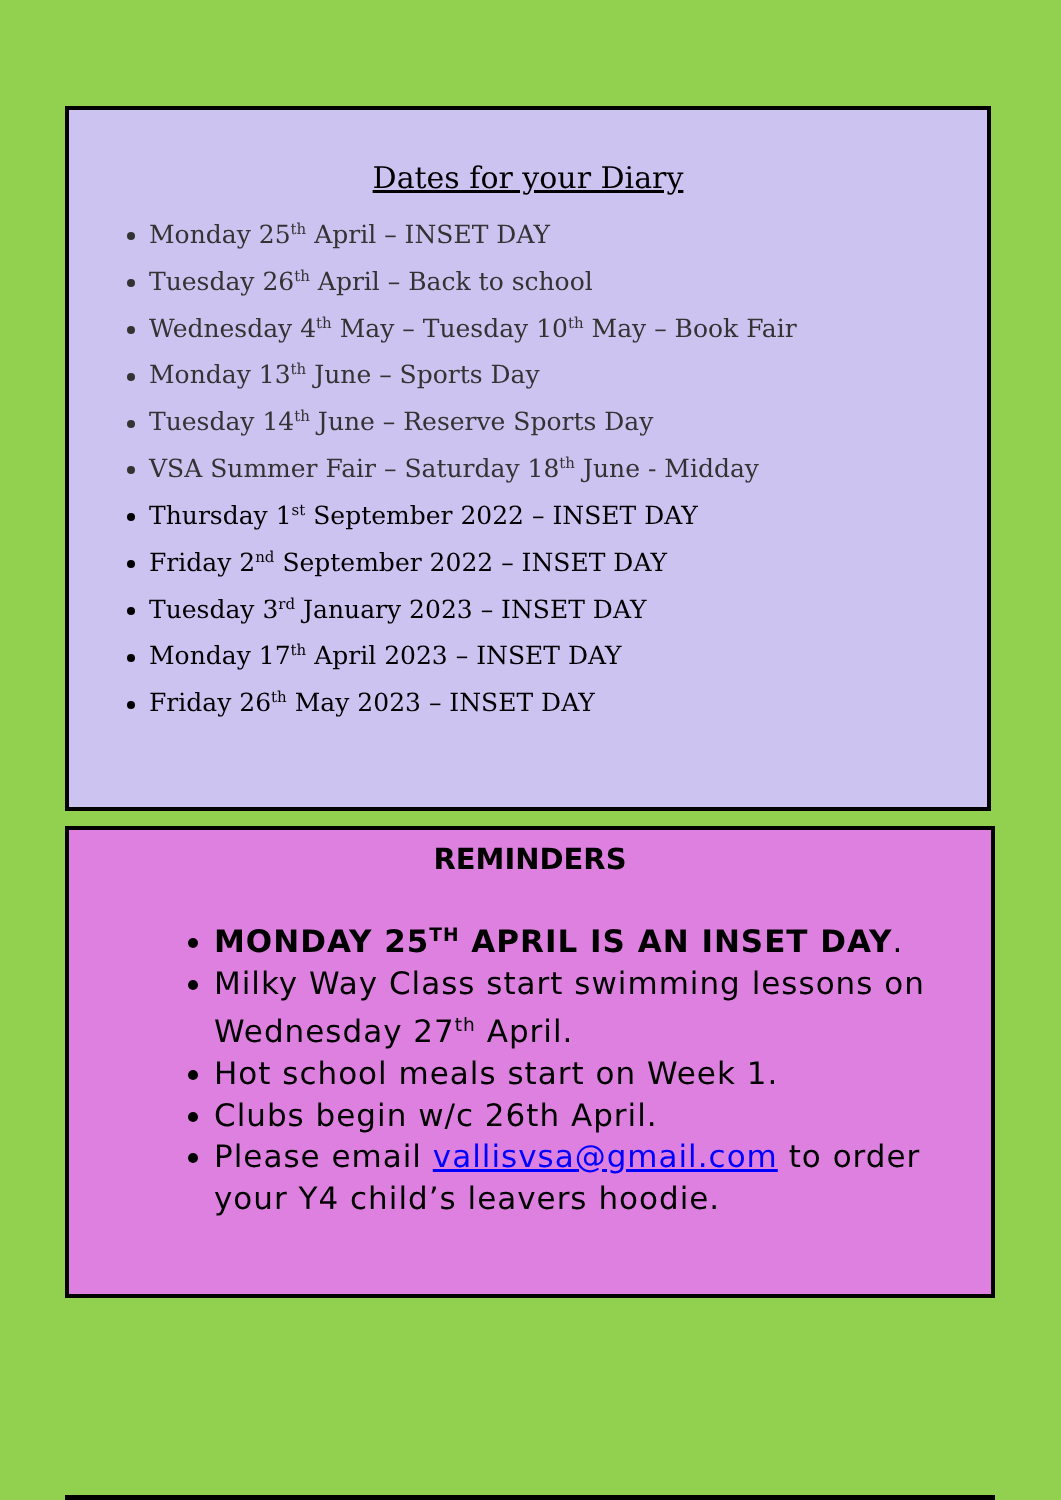Dates for your Diary
Monday 25<sup>th</sup> April – INSET DAY
Tuesday 26<sup>th</sup> April – Back to school
Wednesday 4<sup>th</sup> May – Tuesday 10<sup>th</sup> May – Book Fair
Monday 13<sup>th</sup> June – Sports Day
Tuesday 14<sup>th</sup> June – Reserve Sports Day
VSA Summer Fair – Saturday 18<sup>th</sup> June - Midday
Thursday 1<sup>st</sup> September 2022 – INSET DAY
Friday 2<sup>nd</sup> September 2022 – INSET DAY
Tuesday 3<sup>rd</sup> January 2023 – INSET DAY
Monday 17<sup>th</sup> April 2023 – INSET DAY
Friday 26<sup>th</sup> May 2023 – INSET DAY
REMINDERS
MONDAY 25<sup>TH</sup> APRIL IS AN INSET DAY.
Milky Way Class start swimming lessons on Wednesday 27<sup>th</sup> April.
Hot school meals start on Week 1.
Clubs begin w/c 26th April.
Please email vallisvsa@gmail.com to order your Y4 child’s leavers hoodie.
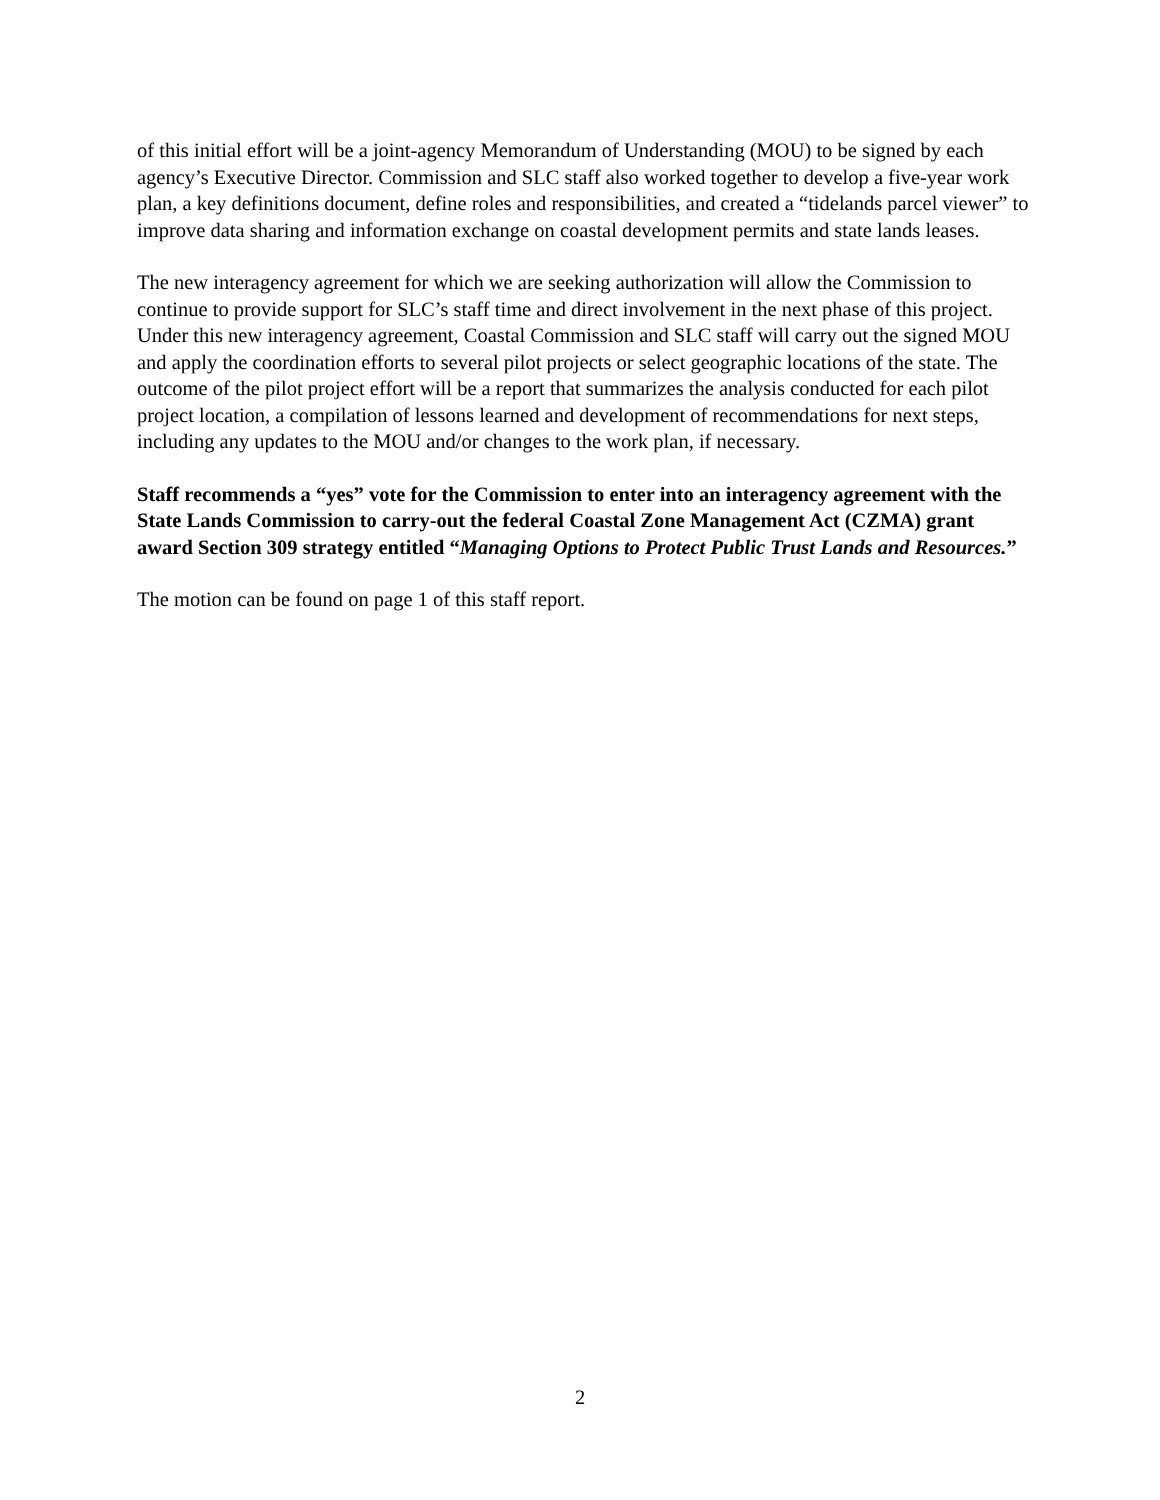of this initial effort will be a joint-agency Memorandum of Understanding (MOU) to be signed by each agency’s Executive Director. Commission and SLC staff also worked together to develop a five-year work plan, a key definitions document, define roles and responsibilities, and created a “tidelands parcel viewer” to improve data sharing and information exchange on coastal development permits and state lands leases.
The new interagency agreement for which we are seeking authorization will allow the Commission to continue to provide support for SLC’s staff time and direct involvement in the next phase of this project. Under this new interagency agreement, Coastal Commission and SLC staff will carry out the signed MOU and apply the coordination efforts to several pilot projects or select geographic locations of the state. The outcome of the pilot project effort will be a report that summarizes the analysis conducted for each pilot project location, a compilation of lessons learned and development of recommendations for next steps, including any updates to the MOU and/or changes to the work plan, if necessary.
Staff recommends a “yes” vote for the Commission to enter into an interagency agreement with the State Lands Commission to carry-out the federal Coastal Zone Management Act (CZMA) grant award Section 309 strategy entitled “Managing Options to Protect Public Trust Lands and Resources.”
The motion can be found on page 1 of this staff report.
2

═══

● **Directions**
Retype exactly the lines above, from the one with "Hot school meals start on Week 1." through the one with "Please email vallisvsa@gmail.com", inclusive.

● **Solution**
Hot school meals start on Week 1.
Clubs begin w/c 26th April.
Please email vallisvsa@gmail.com to order your Y4 child’s leavers hoodie.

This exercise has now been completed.